"Am Ende ist Fußball auch Zufall"

Geht's den Deutschen heute ans Leder? Bild: Doris Meta F, CC BY-NC 2.0

Sprachabgründe, Facharbeitertum und der Starkult des Augenblicks: Vor dem entscheidenden Gruppenspiel gegen Costa Rica haben nur die deutschen Medien Oberwasser

Wir haben viel Demut. Wir haben selbst nur einen Punkt und minus eins im Torverhältnis. Das ist kein Grund, euphorisch zu sein.

Thomas Müller

Mich selbst als WM Hoffnung zu sehen – schwierig.

Niclas Füllkrug

"Wenn die deutsche Mannschaft Costa Rica nicht klar schlägt, dann hat sie bei dieser WM nichts verloren." - viele unter den deutschen Kommentatoren machen es sich gerade so leicht, wie TV-Urgestein Marcel Reif:

Der Sieg im letzten Gruppenspiel ist eigentlich beschlossene Sache, denn das Debakel gegen Underdog Japan liegt zwar erst eine Woche zurück, ist aber schon vergessen und der sieglose Tabellenletzte der Gruppe F inzwischen eigentlich gefühlter Halbfinalist. Doof nur, dass da noch drei Siege dazwischen liegen.
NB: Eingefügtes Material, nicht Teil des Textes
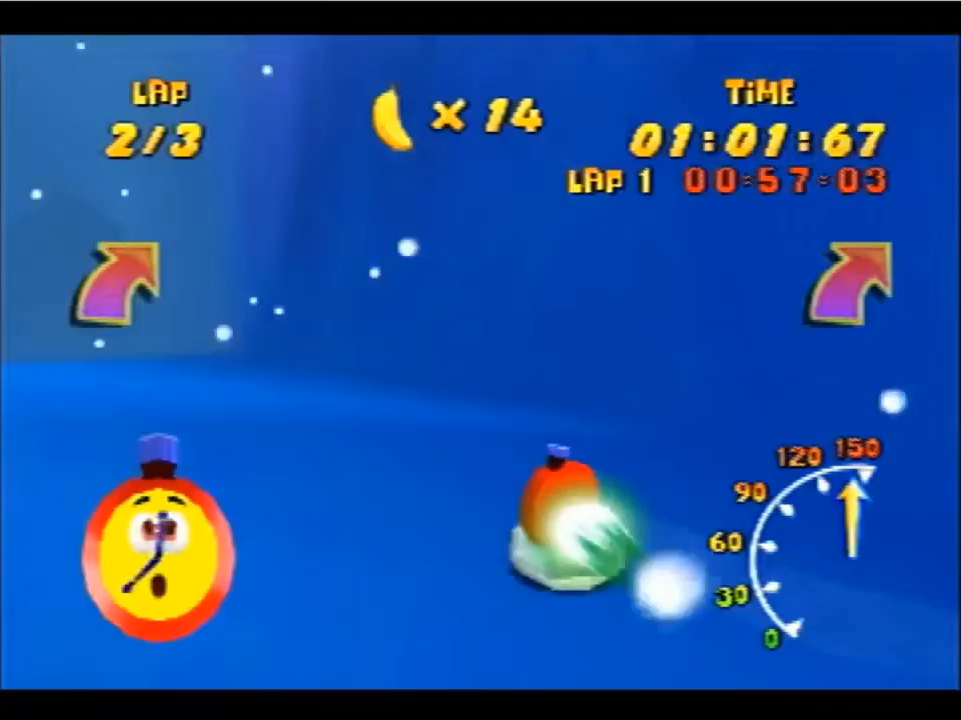
{"buttons": ["R1"], "left_stick": "up", "events": []}
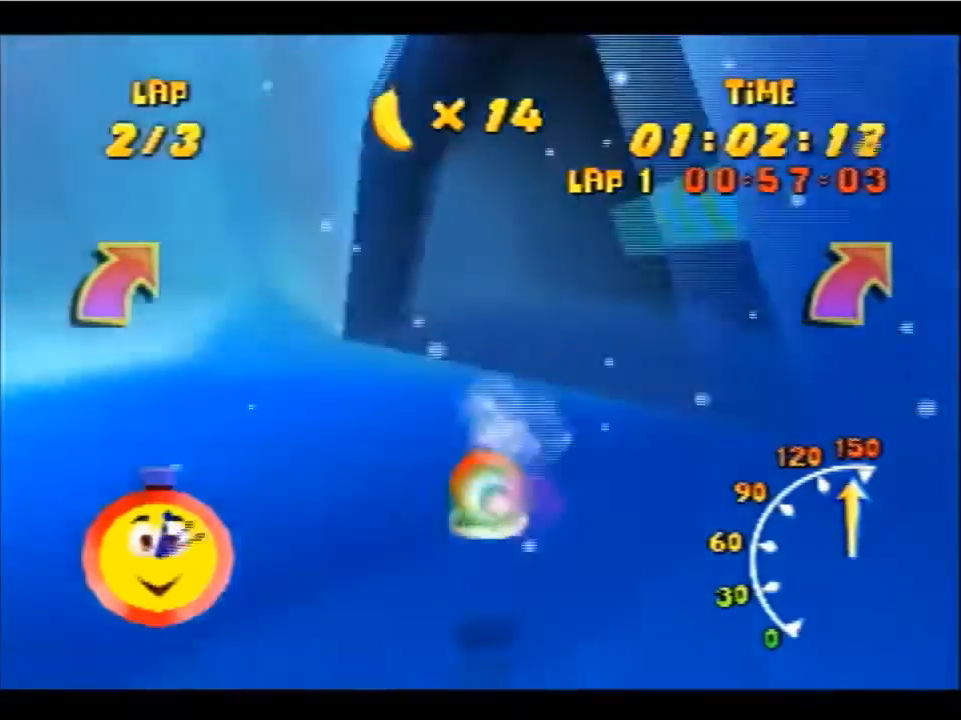
{"buttons": ["R1"], "left_stick": "up", "events": []}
Einzige Ausnahme unter den eben noch zu Tode betrübten, gerade aber wieder himmelhochjauchzenden Sportberichterstattern bildet nur die Berliner Zeitung. Sie erinnert am Mittwoch daran, dass es in WM-Vorrunden für die deutsche Elf fast immer knapp zuging. Aber selbst ein Sieg wäre noch kein Selbstläufer. Dieses Spiel könnte für Deutschland trotz eines Sieges das letzte bei der WM 2022 sein, falls Japan gegen Spanien gewinnt.

Weniger Vereinnahmung

Was wir in diesem Jahr weitaus weniger zu erleben, ist die Vereinnahmung des Fußballs durch Politik, Wirtschaft und Kultur. Natürlich sind immer wieder Politiker auf den Tribünen zu sehen. Aber die offene Korruption der Fifa und die Fragwürdigkeit des Gastgebers Katar sorgen erkennbar für angemessenen Abstand in fast allen Ländern, jedenfalls den demokratischen.

Eine Ausnahme ist Robbie Williams der, wie der Rolling Stone zitiert, seinen Auftritt in Katar in weiser Einsicht begründete: "Es wäre heuchlerisch, wenn ich nicht nach Katar fahren würde, wenn man nur an die anderen Orte denkt, an denen ich jedes Mal singe."

"Wird der Riese zum Risiko?"

Wird es also noch was mit dem deutschen Märchen aus Tausend und einer Nacht? Dafür muss die deutsche Elf erst mal an Keylor Navas vorbei. Der 1,85 Meter große Torwart von Costa Rica gilt als "Kultkeeper" (Berliner Zeitung). Er war lange Zeit Stammtorhüter von Real Madrid und gewann mit Real immerhin dreimal die Champions League.

Gegen Japan half ihm, wie er so schön sagte, "der liebe Gott": Nach sieben Toren gegen Spanien hielt er die Null im Tor und erkämpfte seinem Team nun überraschend eine passable Ausgangsposition. Ein Sieg gegen Deutschland würde sicher fürs Achtelfinale erreichen.

Auch bei den Deutschen steht der Torhüter im Fokus: Das Fachblatt für Sportwissenschaft, die Bild-Zeitung hat ausgerechnet, dass der 36-jährige Manuel Neuer in seiner vierten WM nur 57,14 Prozent aller Bälle, die auf sein Tor kamen, halten konnte. "Wird der Riese zum Risiko?", fragt man besorgt.

Aber Probleme hat die DFB-Elf eigentlich überall. An ein Spiel der deutschen Nationalmannschaft mit so wenig Ballbesitz wie gegen Spanien kann man sich nicht erinnern. In der Abwehr werden zu viele Fehler gemacht, im Sturm zu wenig Tore geschossen, wie vor allem das Spiel gegen Japan zeigte.